Vilhardt F, Nielsen M, Sandvig K, van Deurs B
Structural Cell Biology Unit, Department of Medical Anatomy, The Panum Institute, University of Copenhagen, DK-2200 Copenhagen, Denmark.
Mol Biol Cell. 1999 Jan;10(1):179-95. doi: 10.1091/mbc.10.1.179.
Accumulated data indicate that endocytosis of the glycosylphosphatidyl-inositol-anchored protein urokinase plasminogen activator receptor (uPAR) depends on binding of the ligand uPA:plasminogen activator inhibitor-1 (PAI-1) and subsequent interaction with internalization receptors of the low-density lipoprotein receptor family, which are internalized through clathrin-coated pits. This interaction is inhibited by receptor-associated protein (RAP). We show that uPAR with bound uPA:PAI-1 is capable of entering cells in a clathrin-independent process. First, HeLaK44A cells expressing mutant dynamin efficiently internalized uPA:PAI-1 under conditions in which transferrin endocytosis was blocked. Second, in polarized Madin-Darby canine kidney (MDCK) cells, which expressed human uPAR apically, the low basal rate of uPAR ligand endocytosis, which could not be inhibited by RAP, was increased by forskolin or phorbol ester (phorbol 12-myristate 13-acetate), which selectively up-regulate clathrin-independent endocytosis from the apical domain of epithelial cells. Third, in subconfluent nonpolarized MDCK cells, endocytosis of uPA:PAI-1 was only decreased marginally by RAP. At the ultrastructural level uPAR was largely excluded from clathrin-coated pits in these cells and localized in invaginated caveolae only in the presence of cross-linking antibodies. Interestingly, a larger fraction of uPAR in nonpolarized relative to polarized MDCK cells was insoluble in Triton X-100 at 0 degreesC, and by surface labeling with biotin we also show that internalized uPAR was mainly detergent insoluble, suggesting a correlation between association with detergent-resistant membrane microdomains and higher degree of clathrin-independent endocytosis. Furthermore, by cryoimmunogold labeling we show that 5-10% of internalized uPAR in nonpolarized, but not polarized, MDCK cells is targeted to lysosomes by a mechanism that is regulated by ligand occupancy.
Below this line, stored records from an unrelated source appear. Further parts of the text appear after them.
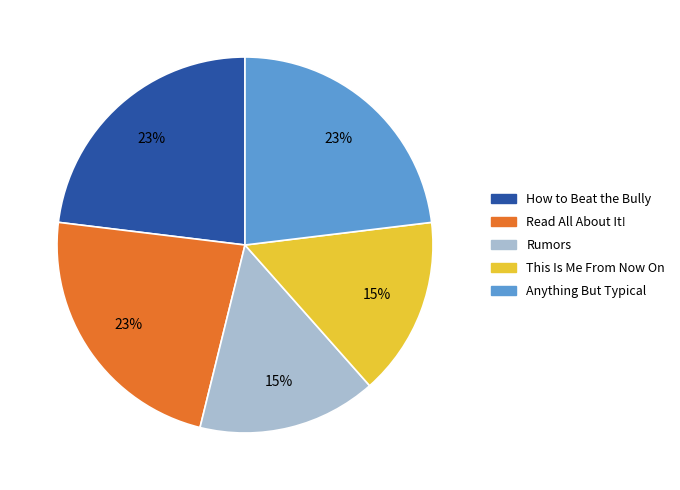

To the nearest percent, what is the difference between the largest and smallest slice percentages?

8%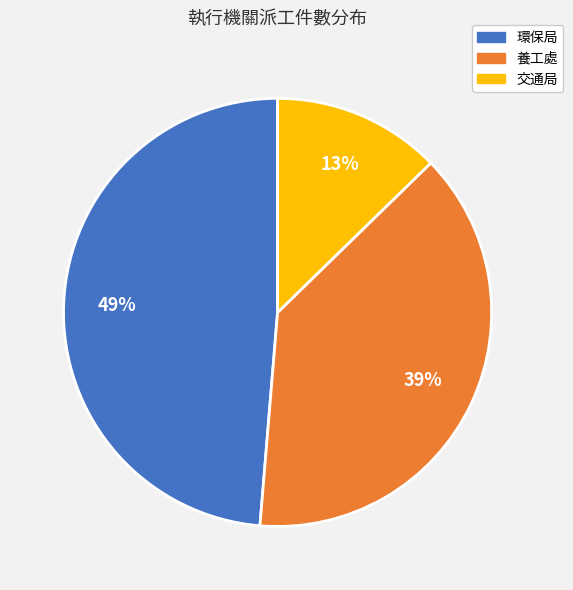

Count the number of slices in the pie.

3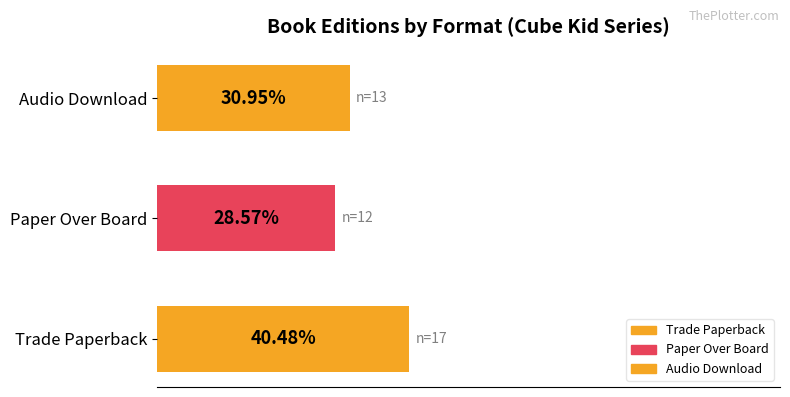

Rank the categories by value from lowest to highest.

Paper Over Board, Audio Download, Trade Paperback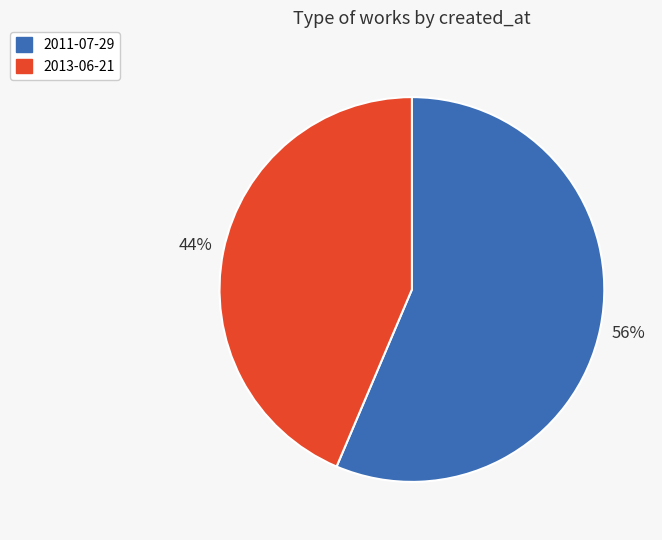

Combined, do 2013-06-21 and 2011-07-29 account for over 50%?

Yes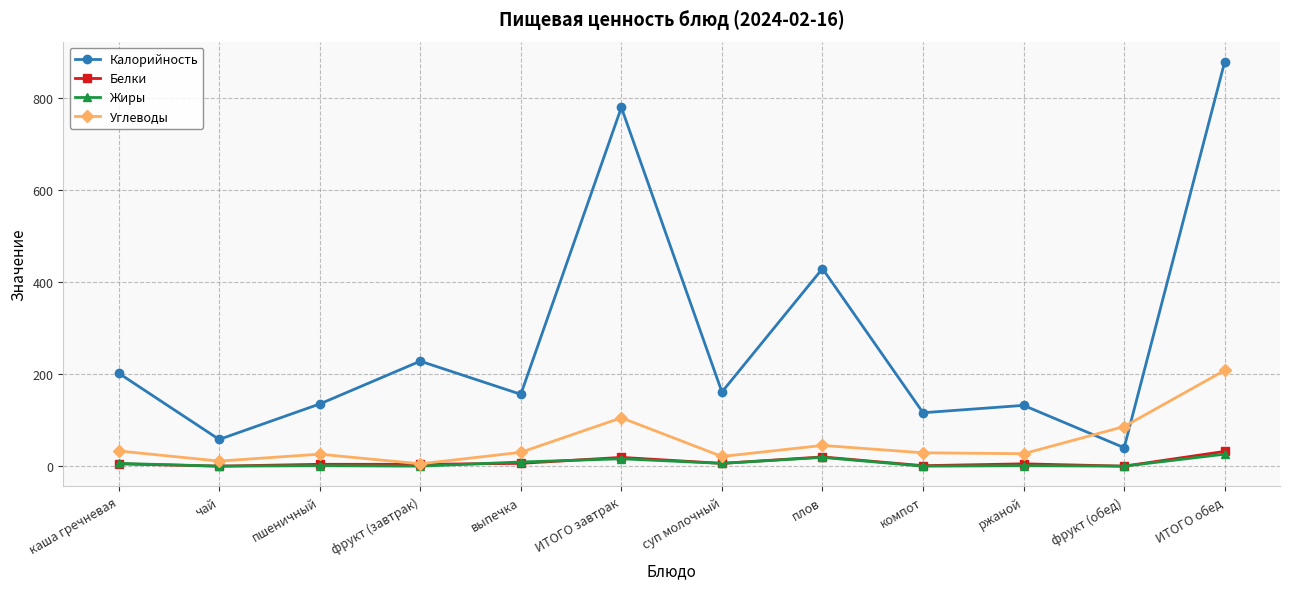

Is this an area chart (filled region under the line)?

No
积累的数据表明,糖基磷脂酰肌醇锚定蛋白尿激酶型纤溶酶原激活物受体(uPAR)的内吞作用依赖于配体uPA:纤溶酶原激活物抑制剂-1(PAI-1)的结合以及随后与低密度脂蛋白受体家族内化受体的相互作用,这些受体通过网格蛋白包被小窝进行内化。这种相互作用受受体相关蛋白(RAP)抑制。我们发现,结合了uPA:PAI-1的uPAR能够通过不依赖网格蛋白的过程进入细胞。首先,表达突变发动蛋白的HeLaK44A细胞在转铁蛋白内吞作用被阻断的条件下有效地内化了uPA:PAI-1。其次,在顶端表达人uPAR的极化的Madin-Darby犬肾(MDCK)细胞中,不能被RAP抑制的uPAR配体内化的低基础速率,被福斯可林或佛波酯(佛波醇12-肉豆蔻酸酯13-乙酸酯)提高,它们选择性地上调上皮细胞顶端区域不依赖网格蛋白的内吞作用。第三,在亚汇合的非极化MDCK细胞中,RAP仅使uPA:PAI-1的内吞作用略有降低。在超微结构水平上,在这些细胞中uPAR基本被排除在网格蛋白包被小窝之外,仅在存在交联抗体时定位于内陷的小窝。有趣的是,相对于极化的MDCK细胞而言,非极化MDCK细胞中更大比例的uPAR在0℃下不溶于Triton X-100,并且通过生物素表面标记我们还表明内化的uPAR主要不溶于去污剂,这表明与抗去污剂膜微区的结合与更高程度的不依赖网格蛋白的内吞作用之间存在相关性。此外,通过冷冻免疫金标记我们发现,非极化而非极化的MDCK细胞中5%-10%内化的uPAR通过一种受配体占据调节的机制靶向溶酶体。